**Brief:** Write what comes next in the stock market blog posts below, picking up right after their final sentence.

**Text shown:**
Content starts

Tuesday, August 19, 2014

How Far Is This Current Stock Market Rally Likely to Go?

In a recent post I highlighted the rise in the equity put/call ratio to above 1.0 and suggested that we would see at least slightly lower lows followed by an inevitable swift rally with most of the gains in the first 2 weeks of the rally.

Well here we are now and it appears that so far things are playing out very much as suggested/expected.  Today will market the 8th day of the current rally off the 8-7-14 low.  And it definitely has been a swift and directional advance.  So now that we are in the time frame of where we may expect things to slow down or for a possible larger scale top to complete, let's look at some more details.....

This list shows all equity put/call readings greater than or equal to 1.0 since CBOE data available in 2003.  I had suggested that the Aug 2007 and June 2011 instances were the most technically similar in recent years with overbought and divergence conditions on the weekly time frame already being in place.

If we replicated the rally from June 2011 low to the July 2011 high, it would put SPY at about 204.00 this week to next week.  But again it may be more sensible to correct for volatility and to understand the tendency for final highs or secondary rallies to double top or fail to exceed an old top.  From a simple chart based standpoint as opposed to measuring in percent terms, the rally off Aug 2007 lows made a slightly higher high for the bull market, basically double topping then declining.  Off the June 2011 low, the rally was more brief and failed slightly below the prior high from May 2011.

So as we now see the QQQ at a new high, and the other indexes still lagging with concurrent divergences still present, I believe it is sensible to expect this move to stall near or slightly above the recent all time highs in SPY.

If prices decline below the recent low from Aug 7th, I think that would be a sign of broad market weakness.  So that could be a line in the sand to watch depending on your holdings and time frame.

Sunday, August 17, 2014

Multiple Time Frame MACD Bearish Divergence on QQQ Suggesting a Possible Bull Market Top

Multiple Time Frame MACD Bearish Divergence on QQQ Suggesting a Possible Bull Market Top

I have published a new technical analysis video covering the Nasdaq, VXN, banking stocks, and housing stocks in depth.  The trend channel and MACD technical analysis as well as broad scale index and sector non-confirmations suggest to me that a major top is indeed in process here in stocks.  That is my opinion anyway from an analysis standpoint.  As always, translating analysis into objective trading is another level, so simply use this info within an objective trading context.

Futures this evening are up, and it will be interesting to see this week whether there is a weekly top reversal candlestick in QQQ.  A gap up tomorrow/Monday followed by a significantly lower close on the week, would fit with the typical topping price patterns seen in markets.  If prices on QQQ this week close below last week's open @ 95.27 after a gap up tomorrow, that would be a weekly bearish engulfing pattern, and that would be a significant price bar given the technical analysis in my opinion.

97.94-98.35 would be the typical topping price range for QQQ given the hourly chart technical analysis in my opinion.  I personally have an order to purchase deep OTM puts on the SPY etf to take advantage of a possible top and sharp decline into the seasonally weak period of Sept-Oct in stocks.

Thursday, August 14, 2014

DBA Call Option and Technical Analysis

Click on Chart to Enlarge

This is an hourly chart of DBA, which is the PowerShares Agriculture fund.  I purchased some call options near the close of today's session.  I bought the Sept 26 calls for 0.50 a contract.  The spread was about 0.05 which is 10%, but given the possibility of a 100% + move in the options over the near term I settled for it.

Content ends

**Collected data:**
Content starts

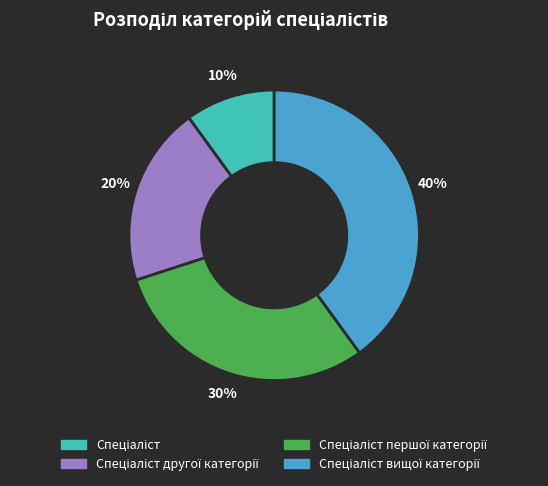

To the nearest percent, what is the difference between the largest and smallest slice percentages?

30%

Content ends

**Output for this task:**
The chart above shows a beautiful bullish divergence on the momentum as it hit today's lows.  But I would suggest looking at the multiple time frame set-up as well.  The daily MACD and momentum are showing classic bullish divergence as well between the two major lows visible on the chart above.  Additionally, the weekly stochastics is over sold and with some mild bullish divergence.  So it appear that today could be the trough of a potential multi time frame turn higher.

Looking at the last portion down of the chart above I have labeled a nice looking Elliott wave style 5 wave impulse.  So at this point given the obvious loss of momentum and the possible failed break below the July 11th low, it appears likely that we see at least a partial retracement of the last move down over the last couple weeks.  From looking at the daily chart, it seems that a move back up to the 27.00 level could be quite likely.

If prices do indeed rally here, and completely retrace the last two weeks downward move in LESS time than the decline took to form, I believe the logic would be that a new upward pattern was at play, and that we could probably expect prices to rally well above 27.00 in coming weeks.  The pink vertical lines show the current forward time projection as August 29th the date prices would need to move above 27.00 by in order to confirm this.

So given that possibility I just bought the Sept expiration calls anticipating a quick rally to 27.00, with possibly a move well above that.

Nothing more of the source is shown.